The Trendelenburg position is a feature integrated into most modern-day profiling and adjustable care beds. The position involves placing the patient’s head down and elevating the feet, resulting in their whole body sloping down with the feet at the highest end.
History of the Trendelenburg position
The Trendelenburg position is named after German surgeon, Friedrich Trendelenburg (pictured), who created the position in 1881 to improve surgical exposure of the pelvic organs during surgery. The Trendelenburg position is supine (body is laid flat on the back) with the patient inclined, so that the pelvis is higher than the head by 15-30 degrees. This allows better access to the pelvic organs as gravity pulls the intestines away from the pelvis. The Trendelenburg position became better-known in the first world war when Walter Cannon, a famous American physiologist, adapted the use of the Trendelenburg position as a treatment for shock, with the thought that it would help maintain blood flow to the brain. It was promoted as a way to increase blood circulation throughout the body, improving the flow of blood vessels to the heart and other organs.

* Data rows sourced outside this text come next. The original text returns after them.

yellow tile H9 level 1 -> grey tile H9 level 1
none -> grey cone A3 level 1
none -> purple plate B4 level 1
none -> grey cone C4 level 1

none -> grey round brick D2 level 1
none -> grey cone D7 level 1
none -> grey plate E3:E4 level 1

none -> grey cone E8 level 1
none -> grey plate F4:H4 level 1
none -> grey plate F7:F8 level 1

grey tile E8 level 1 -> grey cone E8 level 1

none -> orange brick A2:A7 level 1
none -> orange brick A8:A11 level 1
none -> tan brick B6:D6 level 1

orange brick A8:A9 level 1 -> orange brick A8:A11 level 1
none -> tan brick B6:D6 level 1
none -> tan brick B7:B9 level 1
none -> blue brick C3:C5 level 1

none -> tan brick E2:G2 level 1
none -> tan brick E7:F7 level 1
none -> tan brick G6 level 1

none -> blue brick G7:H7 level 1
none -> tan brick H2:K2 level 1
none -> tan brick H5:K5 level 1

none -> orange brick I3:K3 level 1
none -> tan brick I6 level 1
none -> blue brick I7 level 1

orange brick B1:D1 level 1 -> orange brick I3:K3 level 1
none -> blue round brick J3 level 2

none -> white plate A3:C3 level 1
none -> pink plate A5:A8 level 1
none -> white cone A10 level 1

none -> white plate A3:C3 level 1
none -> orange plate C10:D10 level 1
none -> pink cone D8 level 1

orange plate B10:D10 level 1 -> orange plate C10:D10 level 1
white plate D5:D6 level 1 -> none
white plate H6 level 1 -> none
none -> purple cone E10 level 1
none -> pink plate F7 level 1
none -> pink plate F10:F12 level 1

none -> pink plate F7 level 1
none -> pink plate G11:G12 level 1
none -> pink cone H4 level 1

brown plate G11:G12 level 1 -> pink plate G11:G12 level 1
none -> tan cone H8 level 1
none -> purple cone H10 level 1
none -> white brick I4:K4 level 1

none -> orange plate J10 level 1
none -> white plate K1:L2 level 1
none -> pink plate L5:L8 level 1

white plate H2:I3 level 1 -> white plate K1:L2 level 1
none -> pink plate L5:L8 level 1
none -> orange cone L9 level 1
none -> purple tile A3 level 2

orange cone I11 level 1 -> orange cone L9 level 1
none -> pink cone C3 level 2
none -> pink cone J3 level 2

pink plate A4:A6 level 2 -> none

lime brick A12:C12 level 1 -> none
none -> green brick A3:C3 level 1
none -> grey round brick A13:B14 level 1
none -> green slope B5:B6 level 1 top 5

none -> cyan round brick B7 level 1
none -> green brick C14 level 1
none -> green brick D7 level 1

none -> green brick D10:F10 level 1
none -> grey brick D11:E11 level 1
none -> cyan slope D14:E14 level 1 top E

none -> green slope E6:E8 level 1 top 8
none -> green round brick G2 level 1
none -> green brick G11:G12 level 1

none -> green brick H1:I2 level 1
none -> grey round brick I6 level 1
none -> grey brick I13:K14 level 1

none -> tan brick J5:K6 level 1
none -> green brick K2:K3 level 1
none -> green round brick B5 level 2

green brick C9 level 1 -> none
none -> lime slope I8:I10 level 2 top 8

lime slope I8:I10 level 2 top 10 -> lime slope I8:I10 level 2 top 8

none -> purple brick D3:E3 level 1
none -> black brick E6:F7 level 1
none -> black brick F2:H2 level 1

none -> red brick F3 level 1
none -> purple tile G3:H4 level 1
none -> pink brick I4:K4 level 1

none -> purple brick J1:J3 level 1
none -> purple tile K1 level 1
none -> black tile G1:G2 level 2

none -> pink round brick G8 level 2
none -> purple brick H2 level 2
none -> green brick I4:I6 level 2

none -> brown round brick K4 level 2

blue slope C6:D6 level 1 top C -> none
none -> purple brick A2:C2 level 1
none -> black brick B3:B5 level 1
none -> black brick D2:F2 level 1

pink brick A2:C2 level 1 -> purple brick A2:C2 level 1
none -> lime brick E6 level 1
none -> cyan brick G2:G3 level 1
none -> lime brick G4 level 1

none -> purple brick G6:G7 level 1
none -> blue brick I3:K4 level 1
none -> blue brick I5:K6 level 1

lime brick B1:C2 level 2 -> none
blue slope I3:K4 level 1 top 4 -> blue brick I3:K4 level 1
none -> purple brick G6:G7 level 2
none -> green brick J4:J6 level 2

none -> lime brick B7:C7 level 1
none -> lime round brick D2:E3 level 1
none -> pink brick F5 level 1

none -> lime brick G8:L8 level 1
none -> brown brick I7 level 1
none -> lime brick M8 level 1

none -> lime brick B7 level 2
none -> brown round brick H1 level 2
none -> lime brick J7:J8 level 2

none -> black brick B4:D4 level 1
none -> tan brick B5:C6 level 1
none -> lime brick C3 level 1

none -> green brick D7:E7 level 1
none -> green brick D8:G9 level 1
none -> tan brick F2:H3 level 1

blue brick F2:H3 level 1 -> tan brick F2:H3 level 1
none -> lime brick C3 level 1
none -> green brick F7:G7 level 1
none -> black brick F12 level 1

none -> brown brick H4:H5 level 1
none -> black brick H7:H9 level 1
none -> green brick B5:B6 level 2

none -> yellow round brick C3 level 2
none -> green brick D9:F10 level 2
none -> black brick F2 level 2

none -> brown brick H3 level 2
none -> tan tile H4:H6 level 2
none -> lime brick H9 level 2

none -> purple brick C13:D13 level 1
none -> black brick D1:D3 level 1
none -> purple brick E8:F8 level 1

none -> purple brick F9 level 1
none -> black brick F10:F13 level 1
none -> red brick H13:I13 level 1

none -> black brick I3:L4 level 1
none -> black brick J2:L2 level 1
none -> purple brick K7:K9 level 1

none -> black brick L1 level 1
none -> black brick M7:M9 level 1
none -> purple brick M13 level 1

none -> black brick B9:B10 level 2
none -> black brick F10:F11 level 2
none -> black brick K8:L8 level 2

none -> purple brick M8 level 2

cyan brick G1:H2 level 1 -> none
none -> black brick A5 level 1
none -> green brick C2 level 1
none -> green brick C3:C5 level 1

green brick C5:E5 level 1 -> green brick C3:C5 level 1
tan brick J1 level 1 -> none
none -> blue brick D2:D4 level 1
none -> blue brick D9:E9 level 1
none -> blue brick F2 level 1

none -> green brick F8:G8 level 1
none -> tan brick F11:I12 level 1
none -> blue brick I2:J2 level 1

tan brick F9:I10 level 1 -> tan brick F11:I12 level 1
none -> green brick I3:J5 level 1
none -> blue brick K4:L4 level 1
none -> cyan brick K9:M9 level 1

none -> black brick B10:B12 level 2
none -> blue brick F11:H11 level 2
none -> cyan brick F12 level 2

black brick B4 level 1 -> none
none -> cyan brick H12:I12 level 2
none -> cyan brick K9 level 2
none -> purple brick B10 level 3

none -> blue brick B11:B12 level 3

The Trendelenburg position had several uses which are now outmoded. One such example is people with hypotension (low blood pressure), who were placed in the Trendelenburg position in the hope of increasing the blood pressure to their brain. As recently as 2008, a combined scientific studies found adverse consequences to the use of the Trendelenburg position for treating hypotension, and recommended it be avoided. Another obsolete use for the Trendelenburg position, was the use with injured scuba divers. Although some still use the position, today’s scuba first aid professionals no longer advocate elevating the feet higher than the head, pointing to increases in regurgitation and airway problems, brain swelling, increased breathing difficulty, and no real proven value.
Trendelenburg position today
Today, the Trendelenburg position is used in a number of medical and surgical situations. A specific example is the help the position provides in surgical reduction of an abdominal hernia, but there are more wider uses such as its use in respiratory patients to create better perfusion (blood flow to organs). View more information about today’s uses for Trendelenburg on Wikipedia. Click here.
Anti-Trendelenburg, or Reverse-Trendelenburg, is where the head is elevated higher than the feet, by 15-30 degrees. The patient still lies in a supine position (on their back). This position has benefits in surgical operations and medical procedures, an example being its use to expose the prostate and upper abdominal region during surgery. The Anti-Trendelenburg position also helps respiration for overweight and obese individuals during surgery by relieving the head, where pressure often builds up during surgery.
However, there are some known risks such as hypotension, which is a drop in heart rate and pulse, body temperature and blood pressure. This means the patient must be constantly monitored while in this position to avoid these health risks. Blood circulation is also hindered in the anti-trendelenburg position. Overall, this position is good for head and neck procedures, because blood flow is reduced to the brain, neck, and genital area.
Trendelenburg positions in care beds
Today, a lot of profiling care beds (such as these) have the Trendelenburg and Anti-Trendelenburg functions. Whilst it is increasingly rare to use this function for medical purposes in a care environment, they do provide additional posture control and practicality. When combined with a profiling mattress platform, the Anti-Trendelenburg position can be used to form the mattress into a near seated position, see picture to the right. This allows users with restricted mobility to sit right up in bed. Trendelenburg also allows an individual to raise their legs, a particularly useful function if they have a condition that requires restricted blood flow to the feet.
However, if these positions are used on an individual for a long period of time, it can result in serious harm and sometimes fatality. It is essential when buying a care bed for users with limited mental capacity, or dementia and dementia-related illnesses, that the handset that controls these Trendelenburg functions has a secure locking device which the carer can activate for when they are not present with the individual. This will prevent the individual from innocently or accidently actioning the Trendelenburg functions, and causing themselves serious harm.